My present concerns are listed below. I see many of these concerns as interrelated, but I list them individually for greater clarity.

  1. The functioning of the Brave ecosystem (browser and related services) is not well documented either in terms of how things work or by providing descriptive data regarding user activities. I struggle to understand exactly how things work. I understand that some of this information is only shared with investors, but I regard my time and money as an investment and I am frustrated as an early adopter not to be able to learn more. For example, what proportion of Brave users have contributed funds to compensate content providers who have had their ads blocked?

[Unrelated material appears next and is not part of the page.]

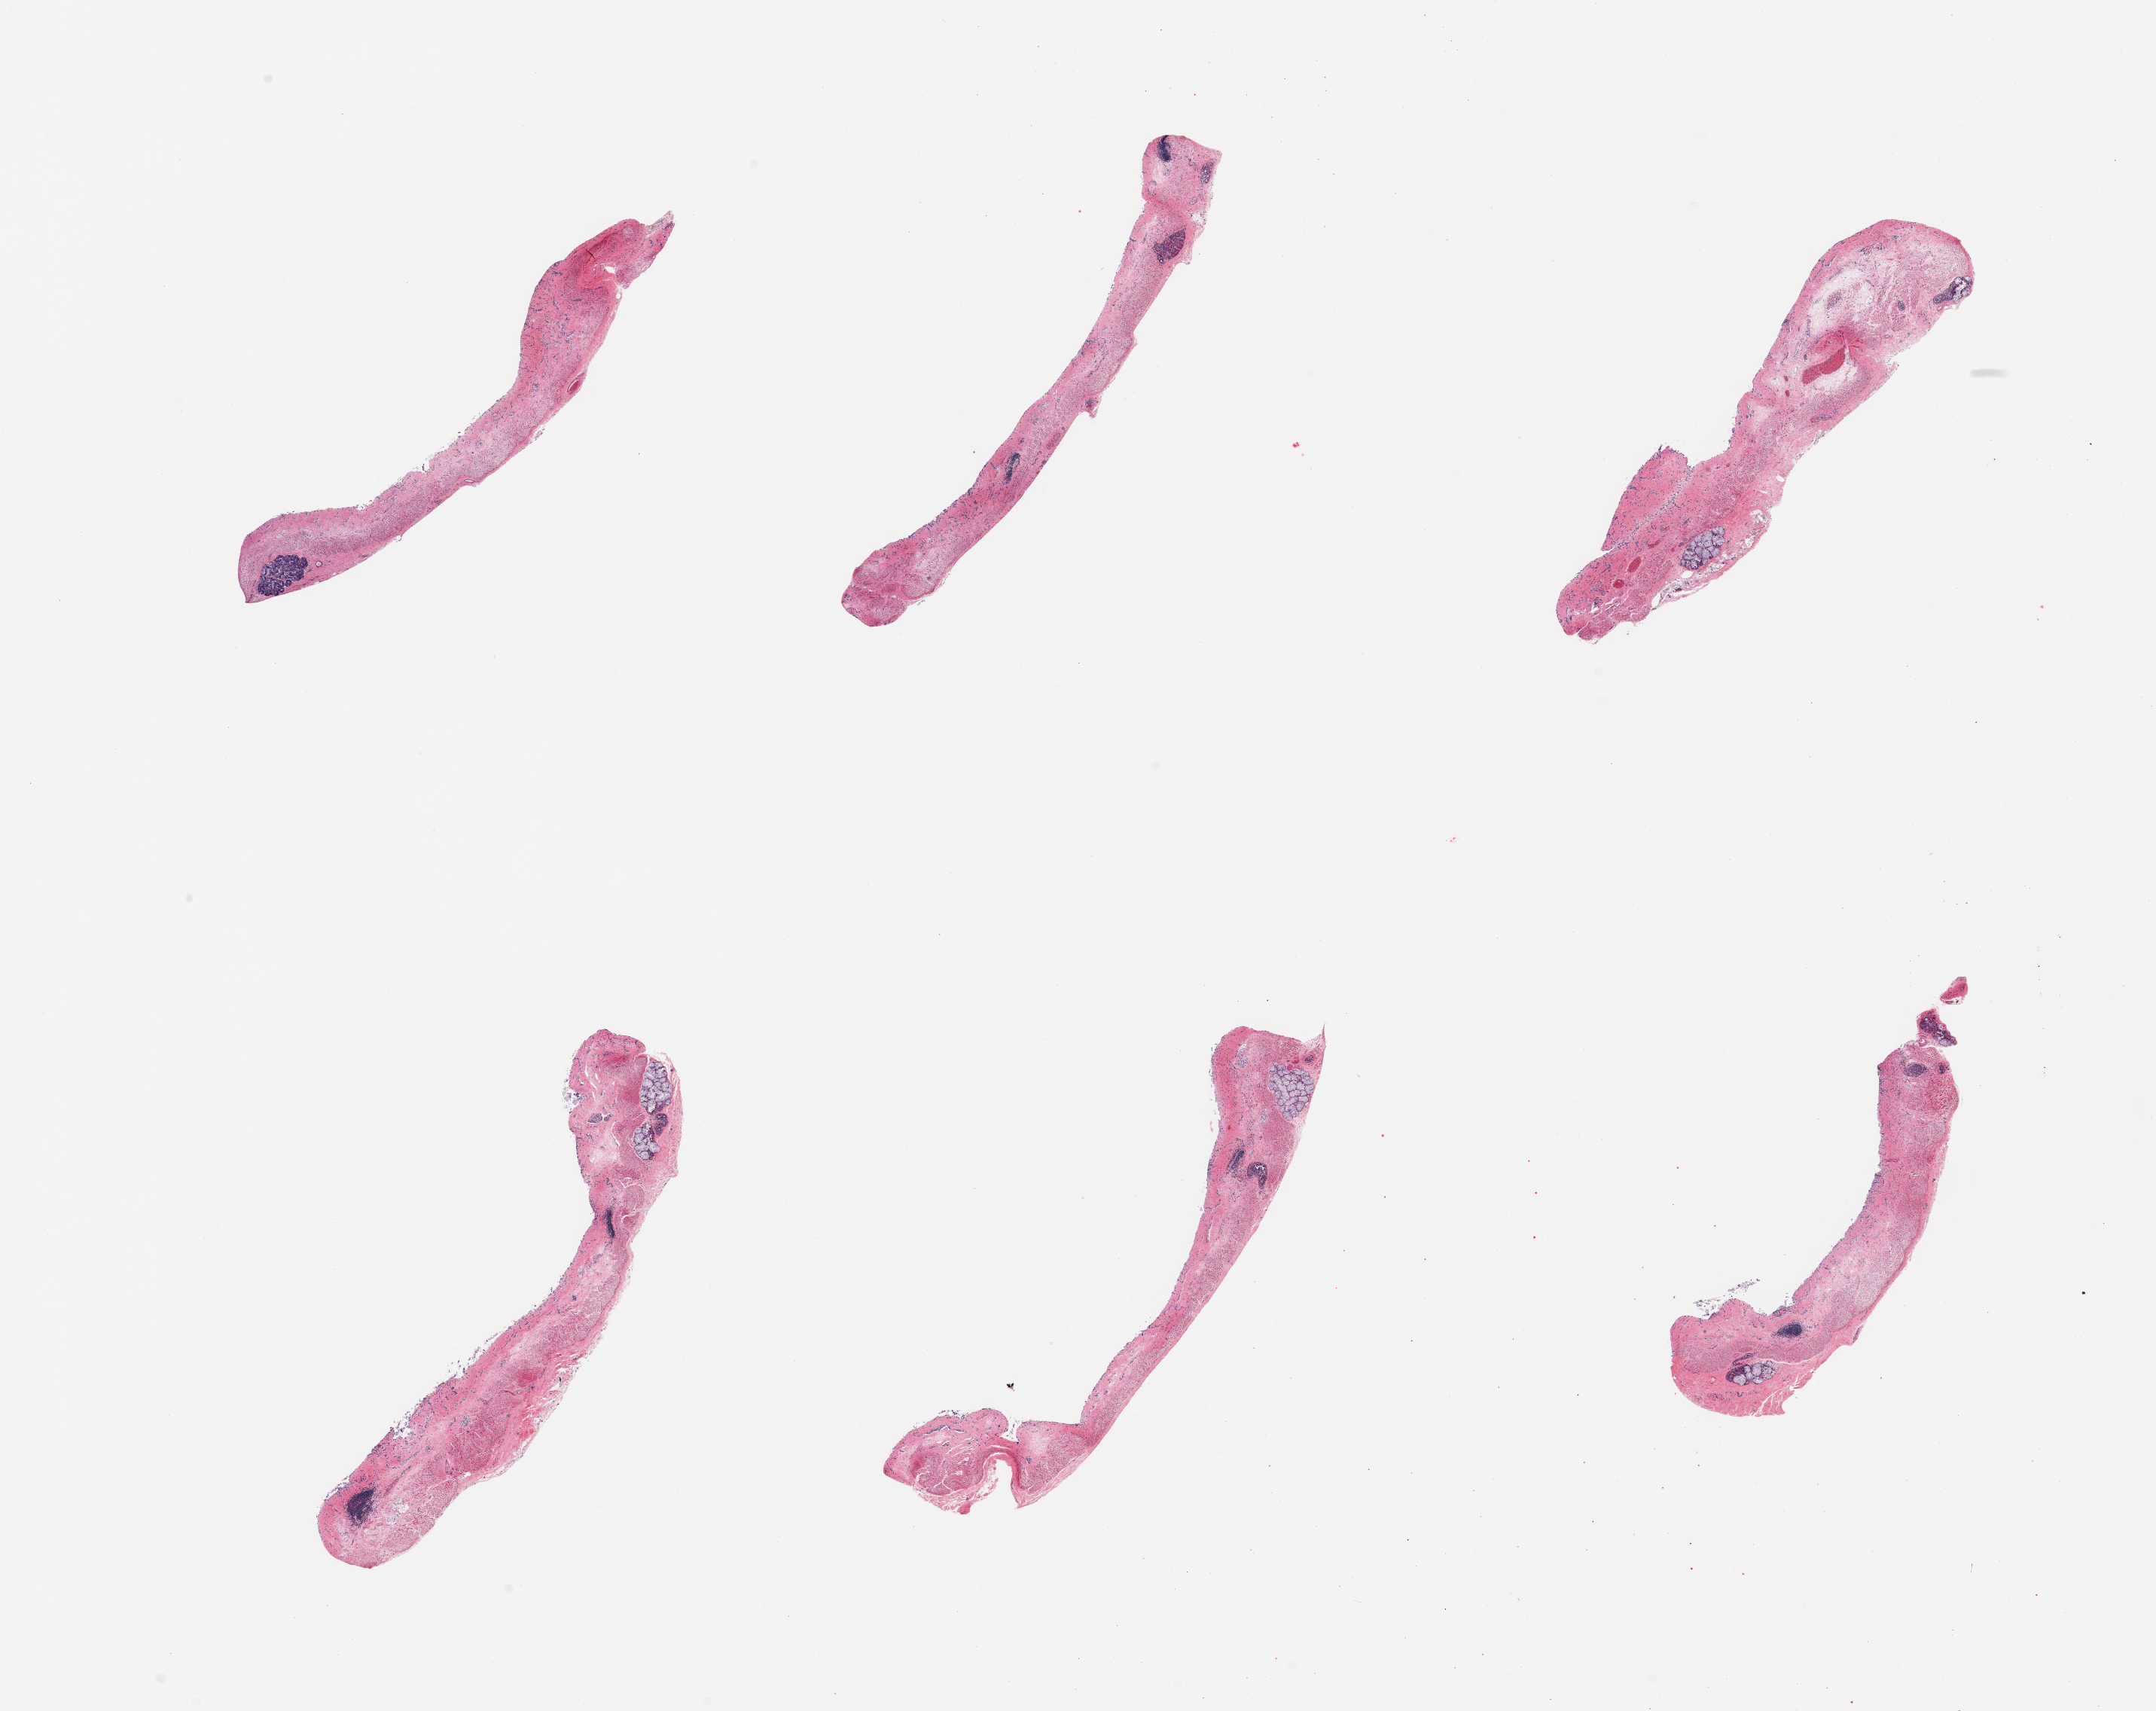
Digitized H&E-stained section, brightfield, a low-resolution overview of the entire scanned area, about 22.6 x 18.0 mm; PAXgene-fixed paraffin-embedded (PFPE) section; sampled site (target tissue): esophageal mucous membrane; tissue donor sample.
- review note (as recorded): 6 pieces; sloughed & autolyzed mucosa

  2. I am unclear on why the underlying exchange of funds within the Brave ecosystem relies on a cryptocurrency. Getting most users to put money into BAT (the cryptocurrency) is not what I would describe as a simple process and this complexity will limit investment that would be used to reward content creators. Is this a reasonable expectation of casual tech users?
  3. Things with the Browser and Browser functions just break and the user experience often requires that users share their concerns through a “community” rather than by directly requesting assistance from the company. Problems I have had are mentioned by the community, but these problems were not resolved and I had to use the developer version for a period of time simply to make certain the funds I had allocated to content creators were actually dispersed. The system claimed funds were not available even when my wallet contained more than $100. I assume this is an allocation of development resources issue, but a buggy experience is not going to attract users.
  4. There is a lack of user integration across devices – some features of Brave (bookmarks) synch, but the most important and unique features do not. What it comes to earning and spending BAT, your identity is associated with one device and this device presently must be a computer (laptop or desktop). Your wallet is associated with this single device and the record of the sites you visit only matters from this device. This means the payment of BAT you have allocated to offset blocked ads and the rewards you receive for viewing Brave ads only happen from a single device. Is the computer really the device most of us spend most of our time using? Even if it is, what proportion of total time spent is expended on this single device? Note that even the use of multiple desktops or a desktop and a laptop involve distribution of viewing time.

Taken together, these issues limit the likelihood Brave will be more than just another option for blocking ads and Brave is not doing enough to take steps to work against this narrow focus. Using the Browser to block ads takes little effort and most will likely stop with this feature. Brave also ignores ways it could interconnect features to offer greater balance in how it supports both consumers and creators. It appears willing to compensate consumers for viewing Brave controlled ads without requiring some part of this compensation being used to reward content creators. My interest in Brave is less about blocking ads and protecting my privacy than it is about addressing the reasons ads exist in the first place. I can block ads and protect my privacy in multiple ways. What makes Brave interesting is the “potential” to assure content creators are compensated while protecting content consumer privacy. It is this combination that is essential for the long-term growth of the Internet.